Abstract and Introduction
Alcohol consumption by adult women is consistently associated with risk of breast cancer. Several questions regarding alcohol and breast cancer need to be addressed. Menarche to first pregnancy represents a window of time when breast tissue is particularly susceptible to carcinogens. Youth alcohol consumption is common in the USA, largely in the form of binge drinking and heavy drinking. Whether alcohol intake acts early in the process of breast tumorigenesis is unclear. This review aims to focus on the influences of timing and patterns of alcohol consumption and the effect of alcohol on intermediate risk markers. We also review possible mechanisms underlying the alcohol-breast cancer association.
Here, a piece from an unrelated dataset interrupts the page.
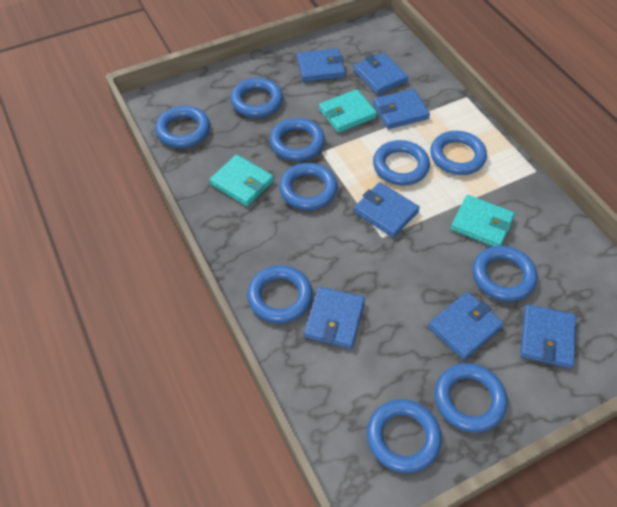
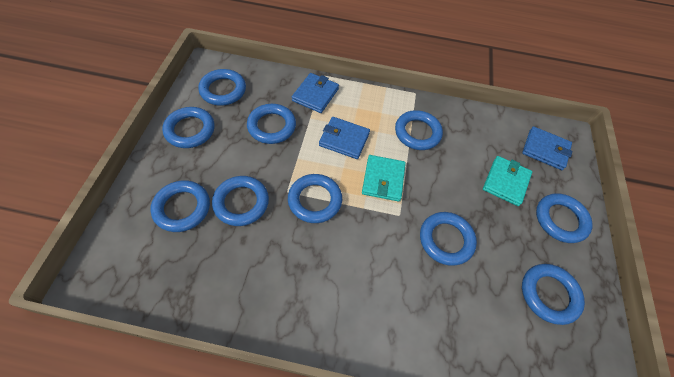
blue wallet: 7 -> 3
turquoise wallet: 3 -> 2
Alcohol is considered by the International Agency for Research on Cancer to be causally related to breast cancer risk, with a 7–10% increase in risk for each 10 g (~1 drink) alcohol consumed daily by adult women.[2–4] This association is observed in both premenopausal and postmenopausal women. Compared with other organs, breast appears to be more susceptible to carcinogenic effects of alcohol. The risk of breast cancer is significantly increased by 4–15% for light alcohol consumption (≤1 drink/day or ≤12.5 g/day)[2,5,6] which does not significantly increase cancer risk in other organs of women. This raises a clinical and public health concern because nearly half of women of child-bearing age drink alcohol and 15% of drinkers at this age have four or more drinks at a time. Approximately 4–10% of breast cancers in the USA are attributable to alcohol consumption,[2,5,6] accounting for 9000–23,000 new invasive breast cancer cases each year. Therefore, better understanding of how alcohol consumption increases breast cancer risk is crucial for developing breast cancer prevention strategies. As previous meta-analyses and systemic reviews comprehensively summarized the association between adult alcohol consumption and breast cancer risk,[3,5,9,10] here we reviewed the recent epidemiologic evidence, with special emphasis on timing and patterns of alcohol consumption and the effect of alcohol on intermediate markers. In addition, we discussed up-to-date mechanisms that have been proposed to explain the association and provide guidance for clinicians on preventive messages.
Women's Health. 2015;11(1):65-77. © 2015 Future Medicine Ltd.